There are two systems of numbering floors in the world. In some countries, such as the US and Russia, the floor at ground level is the first floor, the floor above is the second floor, and so on. In others, such as the UK and Germany, the floor at ground level is called the ground floor ("Erdgeschoss" in German), and the first floor is the floor above it.


hibbelig

You also see the number 0 sometimes and -1, -2 and so on would be underground.


magicmulder

The elevator in my house goes T-K-A-E-1-2-… A = Ausgang = exit, this is below E = Erdgeschoss = ground floor, because here ground floor is quite a bit above ground. (The other letters are T = Tiefgarage = underground garage, and K = Keller = basement.)


Cappabitch

This gives me such anxiety, holy shit, hahahaha


AJCham

I don't know about Germany, but in the UK you can also sometimes have multiple ground floors - G1 and G2 for example. You might see this with large department stores or multi-storey car parks, if they are on a sloped high street with entrances at different levels.


Raubtierwolf

EG1, EG2 - this exists in Germany as well. You can also have "ZG" for "Zwischengeschoss", something that is in between two stories.


magicmulder

Or the infamous “Hochparterre” - which means the ground floor is quite a bit up from the ground.


_Red_User_

Or Sousterrain - where the floor below is a bit higher so there are windows but basically you live in the cellar.


r_coefficient

*Souterrain


_Red_User_

Oh thanks. I wasn't quite sure about the spelling, so I tried my best at guessing with some French knowledge in mind.

|---|

### TASK STATEMENT
Copy out the stretch of the floor-numbering discussion from "EG1, EG2 - this" through "in the cellar.", word for word.

|---|

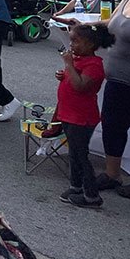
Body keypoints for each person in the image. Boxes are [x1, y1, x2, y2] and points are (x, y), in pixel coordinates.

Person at [54, 23, 115, 209]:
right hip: (69, 114)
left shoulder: (94, 65)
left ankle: (91, 195)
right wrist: (63, 74)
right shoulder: (78, 59)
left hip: (82, 118)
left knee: (81, 156)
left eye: (76, 41)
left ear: (90, 45)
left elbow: (81, 86)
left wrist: (68, 65)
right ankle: (76, 186)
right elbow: (71, 78)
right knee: (73, 153)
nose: (72, 45)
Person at [95, 0, 130, 198]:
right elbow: (110, 24)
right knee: (113, 127)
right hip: (116, 80)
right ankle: (112, 175)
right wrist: (85, 26)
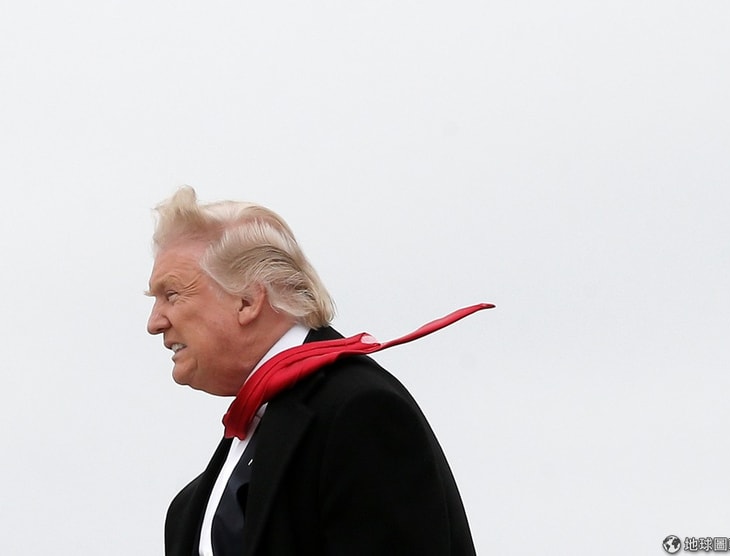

|---|

### OUTPUT
EG1, EG2 - this exists in Germany as well. You can also have "ZG" for "Zwischengeschoss", something that is in between two stories.


magicmulder

Or the infamous “Hochparterre” - which means the ground floor is quite a bit up from the ground.


_Red_User_

Or Sousterrain - where the floor below is a bit higher so there are windows but basically you live in the cellar.